[RECORDS FOR PROCESSING]:

Segment Open

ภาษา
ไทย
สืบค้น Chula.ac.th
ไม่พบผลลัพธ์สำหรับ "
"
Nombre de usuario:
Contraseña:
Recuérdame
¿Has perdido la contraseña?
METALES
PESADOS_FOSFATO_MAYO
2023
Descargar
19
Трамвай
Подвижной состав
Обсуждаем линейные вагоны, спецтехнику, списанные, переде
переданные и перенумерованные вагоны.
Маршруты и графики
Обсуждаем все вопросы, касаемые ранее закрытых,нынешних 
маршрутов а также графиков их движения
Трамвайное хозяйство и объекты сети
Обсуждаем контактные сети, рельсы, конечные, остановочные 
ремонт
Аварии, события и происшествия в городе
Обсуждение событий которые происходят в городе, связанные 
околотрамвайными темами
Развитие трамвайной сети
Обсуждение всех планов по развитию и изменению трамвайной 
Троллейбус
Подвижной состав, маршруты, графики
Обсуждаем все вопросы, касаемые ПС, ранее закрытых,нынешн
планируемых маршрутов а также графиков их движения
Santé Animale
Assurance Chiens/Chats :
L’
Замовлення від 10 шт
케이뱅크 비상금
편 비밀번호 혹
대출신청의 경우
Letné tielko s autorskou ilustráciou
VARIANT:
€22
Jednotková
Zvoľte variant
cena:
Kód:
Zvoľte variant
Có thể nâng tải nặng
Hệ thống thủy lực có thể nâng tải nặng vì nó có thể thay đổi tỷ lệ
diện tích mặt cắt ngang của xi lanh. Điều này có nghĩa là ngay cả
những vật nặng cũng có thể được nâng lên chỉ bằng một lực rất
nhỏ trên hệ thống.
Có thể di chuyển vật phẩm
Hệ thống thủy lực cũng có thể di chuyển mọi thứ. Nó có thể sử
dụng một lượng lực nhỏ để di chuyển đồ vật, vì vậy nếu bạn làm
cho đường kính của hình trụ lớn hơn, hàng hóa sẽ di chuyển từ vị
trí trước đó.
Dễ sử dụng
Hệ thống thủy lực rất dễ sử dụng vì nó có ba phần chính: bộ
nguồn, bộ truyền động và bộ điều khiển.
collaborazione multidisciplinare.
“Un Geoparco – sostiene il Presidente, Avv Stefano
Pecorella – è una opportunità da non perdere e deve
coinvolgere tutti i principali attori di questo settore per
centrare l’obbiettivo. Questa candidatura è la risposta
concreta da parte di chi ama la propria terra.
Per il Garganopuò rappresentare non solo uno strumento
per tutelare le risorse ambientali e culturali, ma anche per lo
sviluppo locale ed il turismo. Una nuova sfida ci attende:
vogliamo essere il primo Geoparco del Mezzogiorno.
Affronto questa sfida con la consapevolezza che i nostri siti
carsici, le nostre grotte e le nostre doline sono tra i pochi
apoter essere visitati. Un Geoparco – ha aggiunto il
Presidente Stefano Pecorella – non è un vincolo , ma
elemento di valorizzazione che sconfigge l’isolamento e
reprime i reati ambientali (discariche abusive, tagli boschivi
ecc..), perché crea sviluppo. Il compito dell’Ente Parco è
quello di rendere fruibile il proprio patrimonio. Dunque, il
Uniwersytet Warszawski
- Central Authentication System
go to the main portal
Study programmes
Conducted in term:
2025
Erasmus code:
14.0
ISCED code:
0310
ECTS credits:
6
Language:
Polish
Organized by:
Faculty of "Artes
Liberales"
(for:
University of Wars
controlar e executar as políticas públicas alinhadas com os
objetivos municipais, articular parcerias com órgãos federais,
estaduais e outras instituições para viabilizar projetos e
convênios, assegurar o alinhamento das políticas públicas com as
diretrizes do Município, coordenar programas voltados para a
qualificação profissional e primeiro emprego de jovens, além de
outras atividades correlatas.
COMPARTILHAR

Segment Closed

[WHAT THE TASK ASKS]: Switch each "Geoparco" in the data above to "Geopark", and give back all the lines with nothing else changed.

[OUTPUT]:
ภาษา
ไทย
สืบค้น Chula.ac.th
ไม่พบผลลัพธ์สำหรับ "
"
Nombre de usuario:
Contraseña:
Recuérdame
¿Has perdido la contraseña?
METALES
PESADOS_FOSFATO_MAYO
2023
Descargar
19
Трамвай
Подвижной состав
Обсуждаем линейные вагоны, спецтехнику, списанные, переде
переданные и перенумерованные вагоны.
Маршруты и графики
Обсуждаем все вопросы, касаемые ранее закрытых,нынешних 
маршрутов а также графиков их движения
Трамвайное хозяйство и объекты сети
Обсуждаем контактные сети, рельсы, конечные, остановочные 
ремонт
Аварии, события и происшествия в городе
Обсуждение событий которые происходят в городе, связанные 
околотрамвайными темами
Развитие трамвайной сети
Обсуждение всех планов по развитию и изменению трамвайной 
Троллейбус
Подвижной состав, маршруты, графики
Обсуждаем все вопросы, касаемые ПС, ранее закрытых,нынешн
планируемых маршрутов а также графиков их движения
Santé Animale
Assurance Chiens/Chats :
L’
Замовлення від 10 шт
케이뱅크 비상금
편 비밀번호 혹
대출신청의 경우
Letné tielko s autorskou ilustráciou
VARIANT:
€22
Jednotková
Zvoľte variant
cena:
Kód:
Zvoľte variant
Có thể nâng tải nặng
Hệ thống thủy lực có thể nâng tải nặng vì nó có thể thay đổi tỷ lệ
diện tích mặt cắt ngang của xi lanh. Điều này có nghĩa là ngay cả
những vật nặng cũng có thể được nâng lên chỉ bằng một lực rất
nhỏ trên hệ thống.
Có thể di chuyển vật phẩm
Hệ thống thủy lực cũng có thể di chuyển mọi thứ. Nó có thể sử
dụng một lượng lực nhỏ để di chuyển đồ vật, vì vậy nếu bạn làm
cho đường kính của hình trụ lớn hơn, hàng hóa sẽ di chuyển từ vị
trí trước đó.
Dễ sử dụng
Hệ thống thủy lực rất dễ sử dụng vì nó có ba phần chính: bộ
nguồn, bộ truyền động và bộ điều khiển.
collaborazione multidisciplinare.
“Un Geopark – sostiene il Presidente, Avv Stefano
Pecorella – è una opportunità da non perdere e deve
coinvolgere tutti i principali attori di questo settore per
centrare l’obbiettivo. Questa candidatura è la risposta
concreta da parte di chi ama la propria terra.
Per il Garganopuò rappresentare non solo uno strumento
per tutelare le risorse ambientali e culturali, ma anche per lo
sviluppo locale ed il turismo. Una nuova sfida ci attende:
vogliamo essere il primo Geopark del Mezzogiorno.
Affronto questa sfida con la consapevolezza che i nostri siti
carsici, le nostre grotte e le nostre doline sono tra i pochi
apoter essere visitati. Un Geopark – ha aggiunto il
Presidente Stefano Pecorella – non è un vincolo , ma
elemento di valorizzazione che sconfigge l’isolamento e
reprime i reati ambientali (discariche abusive, tagli boschivi
ecc..), perché crea sviluppo. Il compito dell’Ente Parco è
quello di rendere fruibile il proprio patrimonio. Dunque, il
Uniwersytet Warszawski
- Central Authentication System
go to the main portal
Study programmes
Conducted in term:
2025
Erasmus code:
14.0
ISCED code:
0310
ECTS credits:
6
Language:
Polish
Organized by:
Faculty of "Artes
Liberales"
(for:
University of Wars
controlar e executar as políticas públicas alinhadas com os
objetivos municipais, articular parcerias com órgãos federais,
estaduais e outras instituições para viabilizar projetos e
convênios, assegurar o alinhamento das políticas públicas com as
diretrizes do Município, coordenar programas voltados para a
qualificação profissional e primeiro emprego de jovens, além de
outras atividades correlatas.
COMPARTILHAR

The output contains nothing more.